# geräucherter Hecht



## Toni_1962 (22. November 2007)

*Mein Räucherrezept für meinen **Hecht** im Raubfischthread* (  http://www.anglerboard.de/board/showpost.php?p=1837767&postcount=2416) * war:*

70 Gramm Salz auf 1 Liter Wasser

und dann nach Bauchgefühl dazugeben:

Wacholder
Thymian
Lorbeer
Zitronenpfeffer (!)

dies als Sud aufkochen lassen und abkühlen;

den Hecht habe ich vorher NICHT getrocknet (nur im Kühlschrank liegen gehabt, bis Sud aufgekocht und wieder abgekühlt)

den Hecht 12 Std. in den kalten (!) Sud legen, so dass er damit ganz (!) bedeckt ist

dannach nur 2 Std trocknen lassen auf einem Küchentuch (dazwischen wenden!)

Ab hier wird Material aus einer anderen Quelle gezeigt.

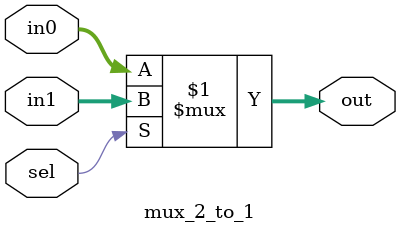
<source format=v>
module mux_2_to_1 #(
    parameter WIDTH = 32
) (
    input   wire                sel,
    input   wire [WIDTH-1: 0]   in0,
    input   wire [WIDTH-1: 0]   in1,
    output  wire [WIDTH-1: 0 ]  out
);
    
    assign out = (sel)? in1 : in0;
    
endmodule
</source>
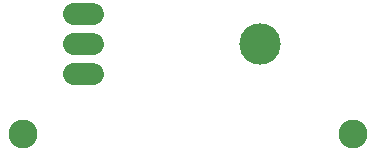
<source format=gbs>
G75*
G70*
%OFA0B0*%
%FSLAX24Y24*%
%IPPOS*%
%LPD*%
%AMOC8*
5,1,8,0,0,1.08239X$1,22.5*
%
%ADD10C,0.0720*%
%ADD11C,0.1380*%
%ADD12C,0.0966*%
D10*
X003942Y003762D02*
X004582Y003762D01*
X004582Y004762D02*
X003942Y004762D01*
X003942Y005762D02*
X004582Y005762D01*
D11*
X010162Y004762D03*
D12*
X002262Y001762D03*
X013262Y001762D03*
M02*

</source>
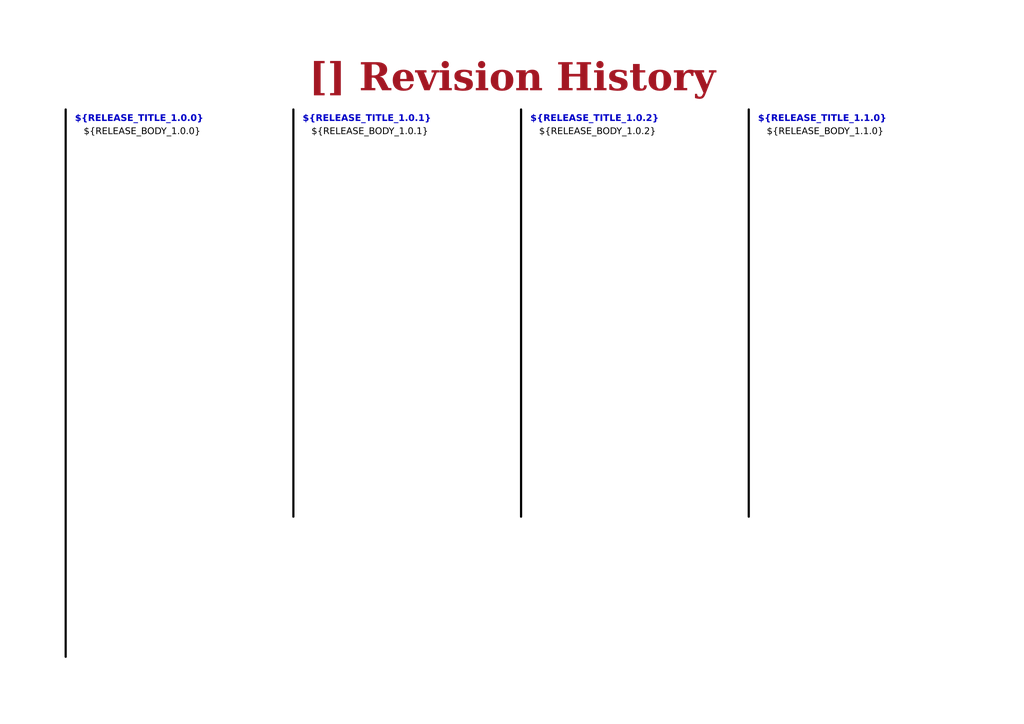
<source format=kicad_sch>
(kicad_sch
	(version 20250114)
	(generator "eeschema")
	(generator_version "9.0")
	(uuid "ea8c4f5e-7a49-4faf-a994-dbc85ed86b0a")
	(paper "A4")
	(title_block
		(title "Revision History")
		(date "2025-12-19")
		(rev "1")
		(company "${COMPANY}")
	)
	(lib_symbols)
	(text_box "${RELEASE_BODY_1.1.0}"
		(exclude_from_sim no)
		(at 220.98 35.56 0)
		(size 58.42 111.76)
		(margins 1.4287 1.4287 1.4287 1.4287)
		(stroke
			(width -0.0001)
			(type default)
		)
		(fill
			(type none)
		)
		(effects
			(font
				(face "Arial")
				(size 1.905 1.905)
				(color 0 0 0 1)
			)
			(justify left top)
		)
		(uuid "0c062e2b-2be1-4307-b752-045c211787f4")
	)
	(text_box "${RELEASE_BODY_1.0.0}"
		(exclude_from_sim no)
		(at 22.86 35.56 0)
		(size 58.42 146.05)
		(margins 1.4287 1.4287 1.4287 1.4287)
		(stroke
			(width -0.0001)
			(type default)
		)
		(fill
			(type none)
		)
		(effects
			(font
				(face "Arial")
				(size 1.905 1.905)
				(color 0 0 0 1)
			)
			(justify left top)
		)
		(uuid "212b625e-4169-46f2-a2fc-afc6cbef07cd")
	)
	(text_box "[${#}] ${TITLE}"
		(exclude_from_sim no)
		(at 12.7 12.7 0)
		(size 271.78 20.32)
		(margins 5.9999 5.9999 5.9999 5.9999)
		(stroke
			(width -0.0001)
			(type default)
		)
		(fill
			(type none)
		)
		(effects
			(font
				(face "Times New Roman")
				(size 8 8)
				(thickness 1.2)
				(bold yes)
				(color 162 22 34 1)
			)
		)
		(uuid "270c46bd-8d97-4216-a27f-bc7b5938e128")
	)
	(text_box "${RELEASE_TITLE_1.0.2}"
		(exclude_from_sim no)
		(at 152.4 31.75 0)
		(size 57.15 7.62)
		(margins 1.4287 1.4287 1.4287 1.4287)
		(stroke
			(width -0.0001)
			(type default)
		)
		(fill
			(type none)
		)
		(effects
			(font
				(face "Arial")
				(size 1.905 1.905)
				(thickness 0.254)
				(bold yes)
			)
			(justify left top)
		)
		(uuid "61447e65-3862-4ca7-a61e-5d8506cb38bb")
	)
	(text_box "${RELEASE_BODY_1.0.2}"
		(exclude_from_sim no)
		(at 154.94 35.56 0)
		(size 58.42 111.76)
		(margins 1.4287 1.4287 1.4287 1.4287)
		(stroke
			(width -0.0001)
			(type default)
		)
		(fill
			(type none)
		)
		(effects
			(font
				(face "Arial")
				(size 1.905 1.905)
				(color 0 0 0 1)
			)
			(justify left top)
		)
		(uuid "8ad0acb7-8a2e-40a2-87c7-888a93359ccd")
	)
	(text_box "${RELEASE_BODY_1.0.1}"
		(exclude_from_sim no)
		(at 88.9 35.56 0)
		(size 57.15 105.41)
		(margins 1.4287 1.4287 1.4287 1.4287)
		(stroke
			(width -0.0001)
			(type default)
		)
		(fill
			(type none)
		)
		(effects
			(font
				(face "Arial")
				(size 1.905 1.905)
				(color 0 0 0 1)
			)
			(justify left top)
		)
		(uuid "9af8400a-3034-4071-a364-608020db49d5")
	)
	(text_box "${RELEASE_TITLE_1.0.0}"
		(exclude_from_sim no)
		(at 20.32 31.75 0)
		(size 57.15 7.62)
		(margins 1.4287 1.4287 1.4287 1.4287)
		(stroke
			(width -0.0001)
			(type default)
		)
		(fill
			(type none)
		)
		(effects
			(font
				(face "Arial")
				(size 1.905 1.905)
				(thickness 0.254)
				(bold yes)
			)
			(justify left top)
		)
		(uuid "d183a6b7-e8a2-46ec-8c3c-ec3041423bc1")
	)
	(text_box "${RELEASE_TITLE_1.0.1}"
		(exclude_from_sim no)
		(at 86.36 31.75 0)
		(size 57.15 7.62)
		(margins 1.4287 1.4287 1.4287 1.4287)
		(stroke
			(width -0.0001)
			(type default)
		)
		(fill
			(type none)
		)
		(effects
			(font
				(face "Arial")
				(size 1.905 1.905)
				(thickness 0.254)
				(bold yes)
			)
			(justify left top)
		)
		(uuid "ed7f1ff6-56f6-4427-ab7f-2ffe27717c3d")
	)
	(text_box "${RELEASE_TITLE_1.1.0}"
		(exclude_from_sim no)
		(at 218.44 31.75 0)
		(size 57.15 7.62)
		(margins 1.4287 1.4287 1.4287 1.4287)
		(stroke
			(width -0.0001)
			(type default)
		)
		(fill
			(type none)
		)
		(effects
			(font
				(face "Arial")
				(size 1.905 1.905)
				(thickness 0.254)
				(bold yes)
			)
			(justify left top)
		)
		(uuid "f47af890-f55a-44bf-b54f-b7df3adde008")
	)
	(polyline
		(pts
			(xy 85.09 31.75) (xy 85.09 149.86)
		)
		(stroke
			(width 0.635)
			(type default)
			(color 0 0 0 1)
		)
		(uuid "5f29c90a-4bd5-401c-a0f6-a99df09914f4")
	)
	(polyline
		(pts
			(xy 151.13 31.75) (xy 151.13 149.86)
		)
		(stroke
			(width 0.635)
			(type default)
			(color 0 0 0 1)
		)
		(uuid "a6b610d4-f09b-4d6e-ac67-0bb3d0e09fbe")
	)
	(polyline
		(pts
			(xy 19.05 31.75) (xy 19.05 190.5)
		)
		(stroke
			(width 0.635)
			(type default)
			(color 0 0 0 1)
		)
		(uuid "d98bd22a-837a-4b14-b8b1-ecc667696c58")
	)
	(polyline
		(pts
			(xy 217.17 31.75) (xy 217.17 149.86)
		)
		(stroke
			(width 0.635)
			(type default)
			(color 0 0 0 1)
		)
		(uuid "fe21cbb6-f53c-41a1-bc1c-520e82f71f78")
	)
)

</source>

dann in den Räucherofen 25 Min. lang

ich verwende reine Buchenspänne, eine Handvoll nur am Ofenrand innen verteilt

die Öffnung zum Rauchabzug habe ich ganz offen,

ich verwende Brennspiritus (Behälter bis knapp über den eingelegten Rost auffüllen; Achtung!! Flammen schlagen nach unten und auf die Seite raus! Rußt den Ofen von außen ganz schön ein!) statt Brennpaste.

Hecht etwas abkühlen lassen und warm essen

kalter geräucherter Hecht schmeckt sogar aufgewärmt in der Micro noch besser !


GUTEN APPETIT #h


----------



## consti91 (22. November 2007)

*AW: geräucherter Hecht*

Super Rezept !!!
Muss ich auch mal ausprobieren


----------



## FisherMan66 (22. November 2007)

*AW: geräucherter Hecht*

Ich glaube, ich sehe den Hecht jetzt mal mit anderen Augen. Hört sich sehr lecker an Dein Rezept und ich glaube, dass ihm der Zitronenpfeffer einen tollen Zusatzkick verleiht.


----------



## ollidi (23. November 2007)

*AW: geräucherter Hecht*

So ähnlich habe ich auch schon mal Hecht geräuchert. Ist wirklich lecker.
Ich wärem aber grundsätzlich jeden äucherfisch vor dem Essen nochmal kurz in den Mikrowelle an. Dann kommt der Rauchgeschmack wesentlich intensiver zum Vorschein.


----------



## peterws (23. November 2007)

*AW: geräucherter Hecht*

LECKER, will auch!

Wenn ich sowas lese, juckt mich das Projekt "Rächerofenbau" schon wieder mächtig in den Fingern! Vielleicht wird's diesen Winter ja was.


----------